Yo, que siempre he odiado madrugar, que nunca conseguí levantarme al primer toque de despertador, rara vez por delante de las siete, me encuentro ahora con que mis ojos se abren de par en par cada día más temprano. Estos días de marzo incluso, con el amanecer tan decantado hacia la madrugada que tenemos en esta ciudad, he contado un par de ocasiones en las que me despierto de repente antes de siete. “Lamentable”, me hubiera dicho a mí mismo hace menos de un año. “Increíble!”, diría mi madre si me leyera.
Pero reconozco que lo de madrugar tiene trampa, pues yo siempre dije que levantarse todavía de noche debería estar prohibido, pero nunca dije nada de madrugar al ritmo del sol. “Levantarse con el sol es lo natural”, he argumentado tantas veces en España poco antes de las ocho. Es, poco más o menos, la hora a la que empieza el día en marzo, en Alicante.
Y con el madrugar, involuntario, llegó todo lo demás. Por lo que veo, mi cuerpo lo tiene claro, y es mi cabecita la que estos días se da cuenta de la historia, en conversaciones espontáneas a la hora del café.
No sé si será por el sofá de nuestro piso, por incómodo me refiero, pero el caso es que llevo un par de meses que no encuentro el momento de echar la siesta ni siquiera en los fines de semana. “Qué horror! –me digo todavía en estos momentos-, que estas cosas me pasen a mí, que tantas y tan buenas cabezadas he disfrutado desde que tengo uso de mi sinrazón”. Las mejores, sin duda, las prolongadas y hasta sudorosas de las tardes de verano. Espero recuperarlas más pronto que tarde, aunque reconozco que hoy son una utopía.
Mi cuerpo es ya tan alemán que cada día me come más rápido –afortunadamente, Mariola y yo todavía nos miramos a los ojos cuando tenemos la oportunidad de comer juntos al mediodía–. Y cuando termino de comer, cada vez más pronto, no me resisto a mirar el reloj para seguir, acto seguido, a la marcha.

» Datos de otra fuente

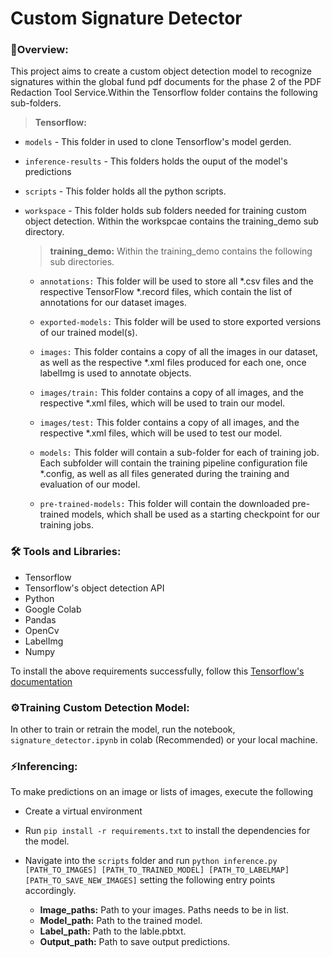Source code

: # Custom Signature Detector

### **🎯Overview:**

This project aims to create a custom object detection model to recognize signatures within the global fund pdf documents for the phase 2 of the PDF Redaction Tool Service.Within the Tensorflow folder contains the following sub-folders.

> **Tensorflow:**

  - `models` - This folder in used to clone Tensorflow's model gerden.
  - `inference-results` - This folders holds the ouput of the model's predictions
  - `scripts` - This folder holds all the python scripts.
  - `workspace` - This folder holds sub folders needed for training custom object detection. Within the workspcae contains the training_demo sub directory.
  
    > **training_demo:** Within the training_demo contains the following sub directories.
      
      - `annotations:` This folder will be used to store all *.csv files and the respective TensorFlow *.record files, which contain the list of annotations for our      dataset images.

       - `exported-models:` This folder will be used to store exported versions of our trained model(s).

       - `images:` This folder contains a copy of all the images in our dataset, as well as the respective *.xml files produced for each one, once labelImg is used to annotate objects.

      - `images/train:` This folder contains a copy of all images, and the respective *.xml files, which will be used to train our model.

      - `images/test:` This folder contains a copy of all images, and the respective *.xml files, which will be used to test our model.

      - `models:` This folder will contain a sub-folder for each of training job. Each subfolder will contain the training pipeline configuration file *.config, as well as all files generated during the training and evaluation of our model.

      - `pre-trained-models:` This folder will contain the downloaded pre-trained models, which shall be used as a starting checkpoint for our training jobs.
  
  ### **🛠️ Tools and Libraries:**
  - Tensorflow
  - Tensorflow's object detection API
  - Python
  - Google Colab
  - Pandas
  - OpenCv
  - LabelImg
  - Numpy
  
  To install the above requirements successfully, follow this [Tensorflow's documentation](https://tensorflow-object-detection-api-tutorial.readthedocs.io/en/latest/install.html)

### **⚙️Training Custom Detection Model:**
In other to train or retrain the model, run the notebook, `signature_detector.ipynb` in colab (Recommended) or your local machine.

### **⚡Inferencing:**
To make predictions on an image or lists of images, execute the following
- Create a virtual environment
- Run `pip install -r requirements.txt` to install the dependencies for the model.
- Navigate into the `scripts` folder and run `python inference.py [PATH_TO_IMAGES] [PATH_TO_TRAINED_MODEL] [PATH_TO_LABELMAP] [PATH_TO_SAVE_NEW_IMAGES]` setting the following entry points accordingly.

  - **Image_paths:** Path to your images. Paths needs to be in list.
  - **Model_path:** Path to the trained model.
  - **Label_path:** Path to the lable.pbtxt.
  - **Output_path:** Path to save output predictions.
  
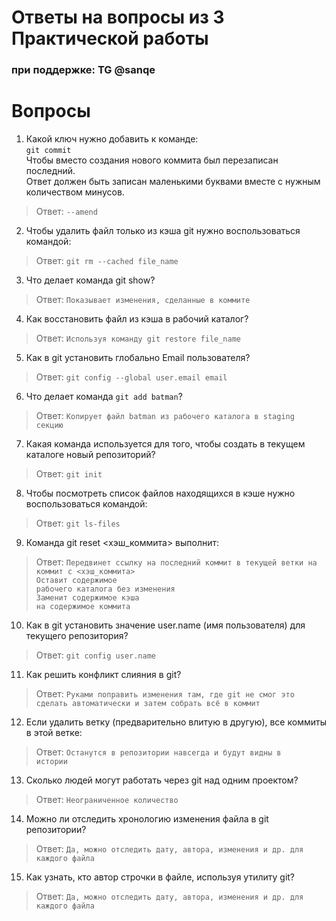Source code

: # Ответы на вопросы из 3 Практической работы

### при поддержке: TG @sanqe

# Вопросы
1) Какой ключ нужно добавить к команде:<br>
<code>git commit</code><br>
Чтобы вместо создания нового коммита был перезаписан последний.<br>
Ответ должен быть записан маленькими буквами вместе с нужным количеством минусов.<br>

> Ответ: <code>--amend</code>

2) Чтобы удалить файл только из кэша git нужно воспользоваться командой:<br>

> Ответ: <code>git rm --cached file_name</code>

3) Что делает команда git show?<br>

> Ответ: <code>Показывает изменения, сделанные в коммите</code>

4) Как восстановить файл из кэша в рабочий каталог?<br>

> Ответ: <code>Используя команду git restore file_name</code>

5) Как в git установить глобально Email пользователя?<br>

> Ответ: <code>git config --global user.email email</code>

6) Что делает команда <code>git add batman</code>?<br>

> Ответ: <code>Копирует файл batman из рабочего каталога в staging секцию</code>

7) Какая команда используется для того, чтобы создать в текущем каталоге новый репозиторий?<br>

> Ответ: <code>git init</code>

8) Чтобы посмотреть список файлов находящихся в кэше нужно воспользоваться командой:<br>

> Ответ: <code>git ls-files</code>

9) Команда git reset <хэш_коммита> выполнит:<br>

> Ответ: <code>Передвинет ссылку на последний коммит в текущей ветки на коммит с <хэш_коммита></code><br>
<code>Оставит содержимое рабочего каталога без изменения</code><br>
<code>Заменит содержимое кэша на содержимое коммита</code>

10) Как в git установить значение user.name (имя пользователя) для текущего репозитория?<br>

> Ответ: <code>git config user.name <name></code>

11) Как решить конфликт слияния в git?<br>

> Ответ: <code>Руками поправить изменения там, где git не смог это сделать автоматически и затем собрать всё в коммит</code>

12) Если удалить ветку (предварительно влитую в другую), все коммиты в этой ветке:<br>

> Ответ: <code>Останутся в репозитории навсегда и будут видны в истории</code>

13) Сколько людей могут работать через git над одним проектом?<br>

> Ответ: <code>Неограниченное количество</code>

14) Можно ли отследить хронологию изменения файла в git репозитории?<br>

> Ответ: <code>Да, можно отследить дату, автора, изменения и др. для каждого файла</code>

15) Как узнать, кто автор строчки в файле, используя утилиту git?<br>

> Ответ: <code>Да, можно отследить дату, автора, изменения и др. для каждого файла</code>
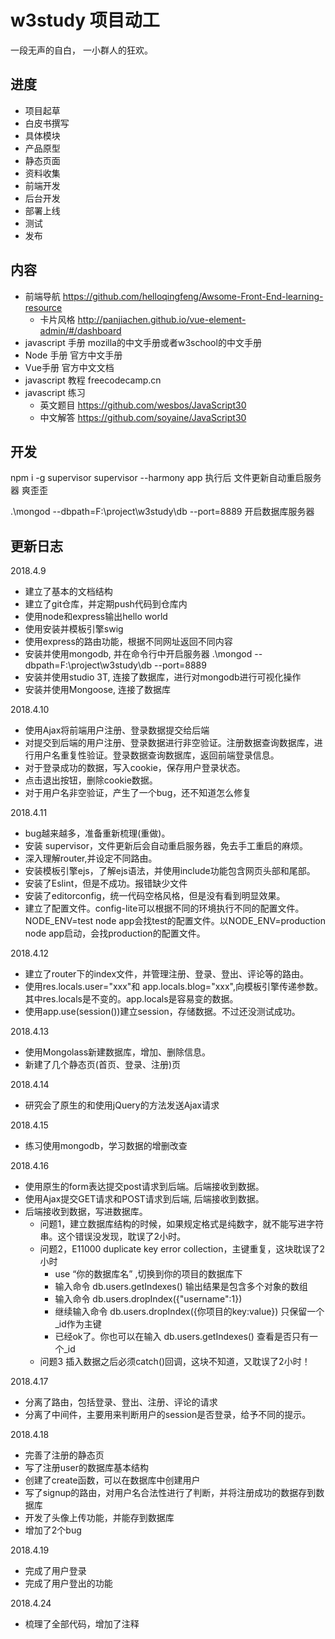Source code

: ﻿# w3study 项目动工
一段无声的自白，
一小群人的狂欢。

## 进度

- 项目起草
- 白皮书撰写
- 具体模块
- 产品原型
- 静态页面
- 资料收集
- 前端开发
- 后台开发
- 部署上线
- 测试
- 发布

## 内容

- 前端导航 https://github.com/helloqingfeng/Awsome-Front-End-learning-resource 
  - 卡片风格  http://panjiachen.github.io/vue-element-admin/#/dashboard
- javascript 手册 mozilla的中文手册或者w3school的中文手册
- Node 手册 官方中文手册
- Vue手册 官方中文文档
- javascript 教程 freecodecamp.cn
- javascript 练习
  - 英文题目 https://github.com/wesbos/JavaScript30
  - 中文解答 https://github.com/soyaine/JavaScript30

## 开发

npm i -g supervisor
supervisor --harmony app 执行后 文件更新自动重启服务器 爽歪歪

.\mongod --dbpath=F:\project\w3study\db --port=8889 开启数据库服务器

## 更新日志

2018.4.9

* 建立了基本的文档结构
* 建立了git仓库，并定期push代码到仓库内
* 使用node和express输出hello world
* 使用安装并模板引擎swig
* 使用express的路由功能，根据不同网址返回不同内容
* 安装并使用mongodb, 并在命令行中开启服务器 .\mongod --dbpath=F:\project\w3study\db --port=8889
* 安装并使用studio 3T, 连接了数据库，进行对mongodb进行可视化操作
* 安装并使用Mongoose, 连接了数据库

2018.4.10

* 使用Ajax将前端用户注册、登录数据提交给后端
* 对提交到后端的用户注册、登录数据进行非空验证。注册数据查询数据库，进行用户名重复性验证。登录数据查询数据库，返回前端登录信息。
* 对于登录成功的数据，写入cookie，保存用户登录状态。
* 点击退出按钮，删除cookie数据。
* 对于用户名非空验证，产生了一个bug，还不知道怎么修复

2018.4.11

* bug越来越多，准备重新梳理(重做)。
* 安装 supervisor，文件更新后会自动重启服务器，免去手工重启的麻烦。
* 深入理解router,并设定不同路由。
* 安装模板引擎ejs，了解ejs语法，并使用include功能包含网页头部和尾部。
* 安装了Eslint，但是不成功。报错缺少文件
* 安装了editorconfig，统一代码空格风格，但是没有看到明显效果。
* 建立了配置文件。config-lite可以根据不同的环境执行不同的配置文件。NODE_ENV=test node app会找test的配置文件。以NODE_ENV=production node app启动，会找production的配置文件。

2018.4.12

* 建立了router下的index文件，并管理注册、登录、登出、评论等的路由。
* 使用res.locals.user="xxx"和  app.locals.blog="xxx",向模板引擎传递参数。其中res.locals是不变的。app.locals是容易变的数据。
* 使用app.use(session())建立session，存储数据。不过还没测试成功。

2018.4.13

* 使用Mongolass新建数据库，增加、删除信息。
* 新建了几个静态页(首页、登录、注册)页

2018.4.14

* 研究会了原生的和使用jQuery的方法发送Ajax请求

2018.4.15

* 练习使用mongodb，学习数据的增删改查

2018.4.16

* 使用原生的form表达提交post请求到后端。后端接收到数据。
* 使用Ajax提交GET请求和POST请求到后端, 后端接收到数据。
* 后端接收到数据，写进数据库。
  * 问题1，建立数据库结构的时候，如果规定格式是纯数字，就不能写进字符串。这个错误没发现，耽误了2小时。
  * 问题2，E11000 duplicate key error collection，主键重复，这块耽误了2小时
    * use “你的数据库名” ,切换到你的项目的数据库下
    * 输入命令 db.users.getIndexes()  输出结果是包含多个对象的数组
    * 输入命令 db.users.dropIndex({"username":1})
    * 继续输入命令 db.users.dropIndex({你项目的key:value})  只保留一个 _id作为主键
    * 已经ok了。你也可以在输入 db.users.getIndexes() 查看是否只有一个_id
  * 问题3 插入数据之后必须catch()回调，这块不知道，又耽误了2小时！


2018.4.17

* 分离了路由，包括登录、登出、注册、评论的请求
* 分离了中间件，主要用来判断用户的session是否登录，给予不同的提示。

2018.4.18

* 完善了注册的静态页
* 写了注册user的数据库基本结构
* 创建了create函数，可以在数据库中创建用户
* 写了signup的路由，对用户名合法性进行了判断，并将注册成功的数据存到数据库
* 开发了头像上传功能，并能存到数据库
* 增加了2个bug

2018.4.19

* 完成了用户登录
* 完成了用户登出的功能


2018.4.24

* 梳理了全部代码，增加了注释
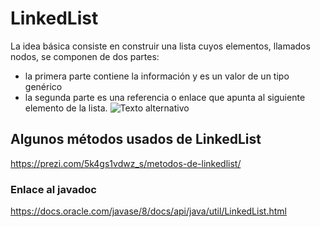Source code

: # LinkedList
 La idea básica consiste en construir una lista cuyos elementos, llamados nodos, se componen de dos partes:  
 * la primera parte contiene la información y es un valor de un tipo genérico  
 * la segunda parte es una referencia o enlace que apunta al siguiente elemento de la lista.
 ![Texto alternativo]( https://sites.google.com/a/espe.edu.ec/programacion-ii/home/listas-enlazadas/lista.png?attredirects=0)
## Algunos métodos usados de LinkedList
https://prezi.com/5k4gs1vdwz_s/metodos-de-linkedlist/

### Enlace al javadoc
https://docs.oracle.com/javase/8/docs/api/java/util/LinkedList.html
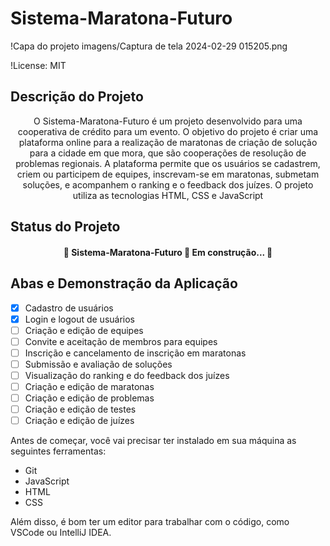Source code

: # Sistema-Maratona-Futuro

!Capa do projeto imagens/Captura de tela 2024-02-29 015205.png

!License: MIT

## Descrição do Projeto

<p align="center">O Sistema-Maratona-Futuro é um projeto desenvolvido para uma cooperativa de crédito para um evento. O objetivo do projeto é criar uma plataforma online para a realização de maratonas de criação de solução para a cidade em que mora, que são cooperações de resolução de problemas regionais. A plataforma permite que os usuários se cadastrem, criem ou participem de equipes, inscrevam-se em maratonas, submetam soluções, e acompanhem o ranking e o feedback dos juízes. O projeto utiliza as tecnologias HTML, CSS e JavaScript</p>

## Status do Projeto

<h4 align="center"> 
	🚧  Sistema-Maratona-Futuro 🚀 Em construção...  🚧
</h4>

## Abas e Demonstração da Aplicação

- [x] Cadastro de usuários
- [x] Login e logout de usuários
- [ ] Criação e edição de equipes
- [ ] Convite e aceitação de membros para equipes
- [ ] Inscrição e cancelamento de inscrição em maratonas
- [ ] Submissão e avaliação de soluções
- [ ] Visualização do ranking e do feedback dos juízes
- [ ] Criação e edição de maratonas
- [ ] Criação e edição de problemas
- [ ] Criação e edição de testes
- [ ] Criação e edição de juízes

Antes de começar, você vai precisar ter instalado em sua máquina as seguintes ferramentas:

- Git
- JavaScript
- HTML
- CSS

Além disso, é bom ter um editor para trabalhar com o código, como VSCode ou IntelliJ IDEA.
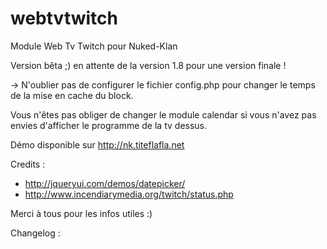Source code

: webtvtwitch
===========

Module Web Tv Twitch pour Nuked-Klan

Version bêta ;)
en attente de la version 1.8 pour une version finale !

-> N'oublier pas de configurer le fichier config.php pour changer le temps de la mise en cache du block.

Vous n'êtes pas obliger de changer le module calendar si vous n'avez pas envies d'afficher le programme de la tv dessus.

Démo disponible sur http://nk.titeflafla.net

Credits :

* http://jqueryui.com/demos/datepicker/
* http://www.incendiarymedia.org/twitch/status.php

Merci à tous pour les infos utiles :)

Changelog :
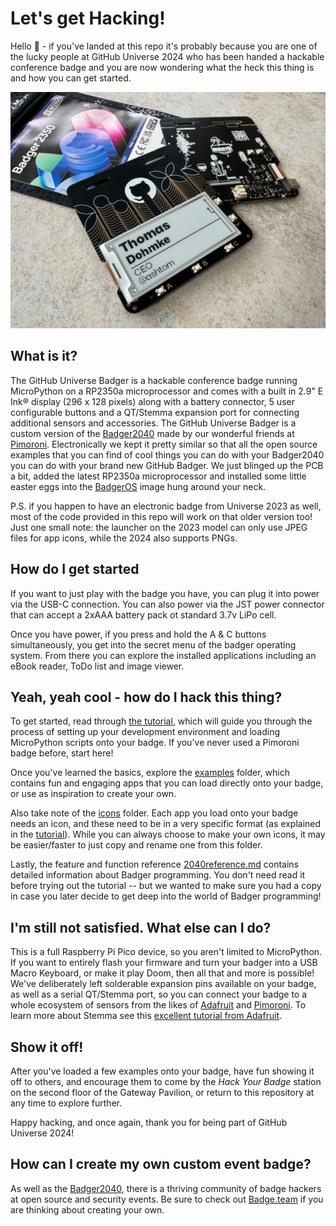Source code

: # Let's get Hacking!

Hello 👋 - if you've landed at this repo it's probably because you are one of the lucky people at GitHub Universe 2024 who has been handed a hackable conference badge and you are now wondering what the heck this thing is and how you can get started.

![The GitHub Universe Badger](readme_badgephoto.jpg)

## What is it?

The GitHub Universe Badger is a hackable conference badge running MicroPython on a RP2350a microprocessor and comes with a built in 2.9" E Ink® display (296 x 128 pixels) along with a battery connector, 5 user configurable buttons and a QT/Stemma expansion port for connecting additional sensors and accessories.  The GitHub Universe Badger is a custom version of the [Badger2040](https://learn.pimoroni.com/article/getting-started-with-badger-2040) made by our wonderful friends at [Pimoroni](https://pimoroni.com/). Electronically we kept it pretty similar so that all the open source examples that you can find of cool things you can do with your Badger2040 you can do with your brand new GitHub Badger.  We just blinged up the PCB a bit, added the latest RP2350a microprocessor and installed some little easter eggs into the [BadgerOS](https://github.com/pimoroni/badger2040) image hung around your neck.

P.S. if you happen to have an electronic badge from Universe 2023 as well, most of the code provided in this repo will work on that older version too! Just one small note: the launcher on the 2023 model can only use JPEG files for app icons, while the 2024 also supports PNGs.

## How do I get started

If you want to just play with the badge you have, you can plug it into power via the USB-C connection. You can also power via the JST power connector that can accept a 2xAAA battery pack ot standard 3.7v LiPo cell.

Once you have power, if you press and hold the A & C buttons simultaneously, you get into the secret menu of the badger operating system.  From there you can explore the installed applications including an eBook reader, ToDo list and image viewer.

## Yeah, yeah cool - how do I hack this thing?

To get started, read through [the tutorial](tutorial.md), which will guide you through the process of setting up your development environment and loading MicroPython scripts onto your badge. If you've never used a Pimoroni badge before, start here!

Once you've learned the basics, explore the [examples](./examples) folder, which contains fun and engaging apps that you can load directly onto your badge, or use as inspiration to create your own.

Also take note of the [icons](./icons) folder. Each app you load onto your badge needs an icon, and these need to be in a very specific format (as explained in the [tutorial](tutorial.md)). While you can always choose to make your own icons, it may be easier/faster to just copy and rename one from this folder.

Lastly, the feature and function reference [2040reference.md](2040reference.md) contains detailed information about Badger programming. You don't need read it before trying out the tutorial -- but we wanted to make sure you had a copy in case you later decide to get deep into the world of Badger programming!

## I'm still not satisfied. What else can I do?

This is a full Raspberry Pi Pico device, so you aren't limited to MicroPython. If you want to entirely flash your firmware and turn your badger into a USB Macro Keyboard, or make it play Doom, then all that and more is possible!  We've deliberately left solderable expansion pins available on your badge, as well as a serial QT/Stemma port, so you can connect your badge to a whole ecosystem of sensors from the likes of [Adafruit](https://www.adafruit.com/) and [Pimoroni](https://pimoroni.com/).  To learn more about Stemma see this [excellent tutorial from Adafruit](https://learn.adafruit.com/introducing-adafruit-stemma-qt/what-is-stemma).

## Show it off!

After you've loaded a few examples onto your badge, have fun showing it off to others, and encourage them to come by the _Hack Your Badge_ station on the second floor of the Gateway Pavilion, or return to this repository at any time to explore further.

Happy hacking, and once again, thank you for being part of GitHub Universe 2024!

## How can I create my own custom event badge?

As well as the [Badger2040](https://learn.pimoroni.com/article/getting-started-with-badger-2040), there is a thriving community of badge hackers at open source and security events.  Be sure to check out [Badge.team](https://badge.team/) if you are thinking about creating your own.
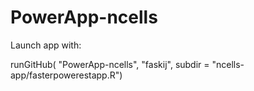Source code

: # PowerApp-ncells

Launch app with:

runGitHub( "PowerApp-ncells", "faskij", subdir = "ncells-app/fasterpowerestapp.R")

Lo peor es que lo hago tenga trabajo atrasado o tareas claramente imprescindibles. Como os digo, todavía con la manzana entre los dientes, de nuevo al ordenador.
Eso sí, reconozco que nunca antes había terminado mi jornada laboral tan temprano. Ahora, lo suficiente como para asomarme un par de días de la semana –laboral– al centro, con el único propósito de disfrutar de la tarde.
Los cambios no acaban con el cierre de los comercios y el anochecer, que aquí también llegan más temprano. Antes de ocho –sé que todavía voy con retraso en esta parcela– empieza el cosquilleo de mi barriga y alguien por allí adentro me pide a gritos la cena.
Rápidamente me pongo manos a la obra y complazco a ese yo interno. Le doy de comer y, enfundado en mi pijama, me dispongo a disfrutar de eso que siempre adoré: la noche. Reconozco que nunca fui de callejearla ni de bailotearla, lo que nunca me impidió disfrutarla. Compartirla, leerla, contemplarla –demasiadas veces ante una pantalla.
Otra vez aparece mi madre en la memoria y lo que hubo de convertir en un mantra para conmigo, desde que era poco más que un enano pesado como un plomo. “A las diez durmiendo estés, mejor antes que después”, me dijo tantas veces antes de cumplir los diez, al llegar la medianoche. “Ay si me viera ahora!”. Hasta yo mismo me sorprendo durmiendo en el sofá, mucho antes de las once.
Entonces, antes del último sorbo al té, me digo: “¿De qué te sorprendes? Esto es Alemania, ¿acaso pensabas comer paella, seguir con tu vinito de la tierra un par de noches a la semana y darle al sofá religiosamente cada tarde?”.
Nunca me lo planteé, por mucho que fuera evidente, como tampoco me pedí adelantar el reloj biológico en casi dos horas. Por lo que veo, estas cosas no hace falta proponérselas, llegan solas. Naturalmente.
Sin darme cuenta, salgo de mis pensamientos en voz alta, compartidos con Una española. Ha pasado la hora de la siesta…Perdón!, quise decir la hora del té.